April 17, 2014 8 Comments
It is Good Friday, the day Christ invaded our enemies and our sins.
Both were major events. Both would see devastating setbacks (so it would seem), but Americans and Christ came out victorious in the end.
I’ve heard it asked, “Why is it called Good Friday?”
But like many wars, it was necessary for Christ to enter into battle in order to declare victory in the end.
You can’t be an official opponent if you don’t enter into a war. You can’t claim victory over that war unless you enter into battle, on the winning side. And you can’t fight the battle effectively unless you believe in the cause you’re fighting for.
Jesus knew the cause of His fight, He entered into the battle, and eventually declared victory three days later by stepping out of that tomb. Though our culture downplays it, there are many things worth fighting for, and Jesus seemed to think that your very soul was worth the fight.
If you are a believer in the Lord Jesus Christ, you better believe that when He took those punches to the nose, He was thinking of you.
When the soldiers shoved the crown of thorns on His head, He endured it for you.
When the Father looked down on His Son savagely being nailed to the cross, He knew full well that in the end, you would be able to declare victory next to His Son and stand innocent before Him on the day of Judgement.

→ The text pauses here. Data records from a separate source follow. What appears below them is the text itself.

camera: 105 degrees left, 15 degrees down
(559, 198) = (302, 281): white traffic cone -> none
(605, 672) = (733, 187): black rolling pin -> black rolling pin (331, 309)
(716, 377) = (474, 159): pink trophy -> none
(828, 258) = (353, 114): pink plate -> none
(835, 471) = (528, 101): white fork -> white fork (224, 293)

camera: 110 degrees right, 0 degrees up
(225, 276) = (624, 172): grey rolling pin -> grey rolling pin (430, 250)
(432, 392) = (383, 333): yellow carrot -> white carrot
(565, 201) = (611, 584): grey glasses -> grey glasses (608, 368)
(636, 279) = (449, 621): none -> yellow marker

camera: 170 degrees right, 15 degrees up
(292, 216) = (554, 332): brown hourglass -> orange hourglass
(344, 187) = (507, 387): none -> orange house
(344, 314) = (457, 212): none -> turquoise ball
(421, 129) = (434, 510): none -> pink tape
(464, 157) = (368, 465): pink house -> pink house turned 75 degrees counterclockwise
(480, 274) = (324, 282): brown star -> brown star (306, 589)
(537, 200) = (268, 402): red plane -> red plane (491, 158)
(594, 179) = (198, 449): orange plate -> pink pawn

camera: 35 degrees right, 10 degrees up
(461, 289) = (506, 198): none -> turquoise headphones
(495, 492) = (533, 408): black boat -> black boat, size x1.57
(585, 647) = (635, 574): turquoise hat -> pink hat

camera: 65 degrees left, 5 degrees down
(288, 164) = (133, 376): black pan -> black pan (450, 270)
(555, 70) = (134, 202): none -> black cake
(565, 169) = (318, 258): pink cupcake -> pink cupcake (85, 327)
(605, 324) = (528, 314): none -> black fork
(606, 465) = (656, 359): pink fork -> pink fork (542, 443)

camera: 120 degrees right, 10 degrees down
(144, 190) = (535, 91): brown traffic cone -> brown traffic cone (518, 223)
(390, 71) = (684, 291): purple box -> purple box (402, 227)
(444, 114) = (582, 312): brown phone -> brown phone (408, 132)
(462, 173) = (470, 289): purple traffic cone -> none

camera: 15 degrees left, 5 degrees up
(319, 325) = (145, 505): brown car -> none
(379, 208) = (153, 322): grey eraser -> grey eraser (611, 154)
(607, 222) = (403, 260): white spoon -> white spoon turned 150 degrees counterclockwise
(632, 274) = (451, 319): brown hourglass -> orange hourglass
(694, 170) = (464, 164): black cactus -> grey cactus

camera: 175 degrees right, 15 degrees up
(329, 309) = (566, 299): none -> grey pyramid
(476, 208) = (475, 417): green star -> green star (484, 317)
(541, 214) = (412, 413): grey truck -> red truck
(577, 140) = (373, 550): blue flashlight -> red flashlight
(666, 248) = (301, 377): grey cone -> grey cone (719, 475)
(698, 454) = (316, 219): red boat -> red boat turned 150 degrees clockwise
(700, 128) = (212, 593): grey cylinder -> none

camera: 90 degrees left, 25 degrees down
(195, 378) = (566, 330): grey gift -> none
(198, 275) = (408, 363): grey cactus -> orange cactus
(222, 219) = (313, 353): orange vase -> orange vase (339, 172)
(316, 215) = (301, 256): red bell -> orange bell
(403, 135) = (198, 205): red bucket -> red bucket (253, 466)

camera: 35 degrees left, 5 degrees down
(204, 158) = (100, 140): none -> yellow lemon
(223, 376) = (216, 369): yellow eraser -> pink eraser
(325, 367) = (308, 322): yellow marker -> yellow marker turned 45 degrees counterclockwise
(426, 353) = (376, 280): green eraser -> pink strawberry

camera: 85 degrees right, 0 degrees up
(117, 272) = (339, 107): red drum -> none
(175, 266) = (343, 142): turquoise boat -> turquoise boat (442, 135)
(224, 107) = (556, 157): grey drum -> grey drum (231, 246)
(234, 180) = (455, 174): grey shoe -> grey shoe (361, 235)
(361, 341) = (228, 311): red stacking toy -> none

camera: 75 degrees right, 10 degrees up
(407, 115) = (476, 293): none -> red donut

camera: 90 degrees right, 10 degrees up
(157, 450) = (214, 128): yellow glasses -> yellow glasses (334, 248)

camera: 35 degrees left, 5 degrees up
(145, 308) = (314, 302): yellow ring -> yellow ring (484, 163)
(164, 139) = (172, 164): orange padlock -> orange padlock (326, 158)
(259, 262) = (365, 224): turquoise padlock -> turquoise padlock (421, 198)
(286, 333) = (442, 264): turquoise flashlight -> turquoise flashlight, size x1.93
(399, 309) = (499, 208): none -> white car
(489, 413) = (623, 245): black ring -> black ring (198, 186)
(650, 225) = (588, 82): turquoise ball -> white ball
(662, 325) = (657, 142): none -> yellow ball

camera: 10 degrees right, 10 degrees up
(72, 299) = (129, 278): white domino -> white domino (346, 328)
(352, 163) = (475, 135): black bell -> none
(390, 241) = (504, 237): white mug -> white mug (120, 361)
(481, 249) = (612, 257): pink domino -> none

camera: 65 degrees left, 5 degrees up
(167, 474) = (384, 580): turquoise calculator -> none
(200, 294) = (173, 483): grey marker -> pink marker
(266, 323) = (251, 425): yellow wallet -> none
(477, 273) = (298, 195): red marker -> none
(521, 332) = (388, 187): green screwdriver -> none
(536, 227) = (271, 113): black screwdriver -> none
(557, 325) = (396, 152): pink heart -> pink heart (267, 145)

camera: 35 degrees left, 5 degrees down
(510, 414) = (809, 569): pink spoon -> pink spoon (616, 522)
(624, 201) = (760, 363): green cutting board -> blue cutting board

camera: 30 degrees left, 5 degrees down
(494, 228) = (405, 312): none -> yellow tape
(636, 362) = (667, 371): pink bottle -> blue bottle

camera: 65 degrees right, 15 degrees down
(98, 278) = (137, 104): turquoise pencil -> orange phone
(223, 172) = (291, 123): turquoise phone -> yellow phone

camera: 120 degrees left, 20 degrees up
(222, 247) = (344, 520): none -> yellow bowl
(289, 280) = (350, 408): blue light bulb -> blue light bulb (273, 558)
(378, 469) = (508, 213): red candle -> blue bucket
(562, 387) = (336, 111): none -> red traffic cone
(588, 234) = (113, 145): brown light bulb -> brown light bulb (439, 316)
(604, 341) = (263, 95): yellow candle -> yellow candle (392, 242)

It is Good Friday because it is a prelude to the real celebration that is to take place this coming Sunday.
Like every normal person, my wife and I absolutely love the Lord of the Rings trilogy. Although we marvel at the brilliant filmmaking, we don’t necessarily enjoy all the hurt and anguish Frodo is put through.
But we know it’s part of the story. And if we’re honest with ourselves, we really only love the movies because of the last half hour of the last movie which is saturated in victory and redemption.
But those final scenes mean nothing without the 9+ hours of war and anguish preceeding them.
In the same way, you can’t appreciate the miracle of Easter unless you understand the goodness of Christ’s crucifixion.
One step further: You can’t fully celebrate the miracle of Easter unless you recognize the goodness of you yourself being crucified with Christ.
“I have been crucified with Christ and I no longer live, but Christ lives in me. The life I live in the body, I live by faith in the Son of God, who loved me and gave Himself for me.” Galatians 2:20
Have a very Good Friday and declare war on your sins.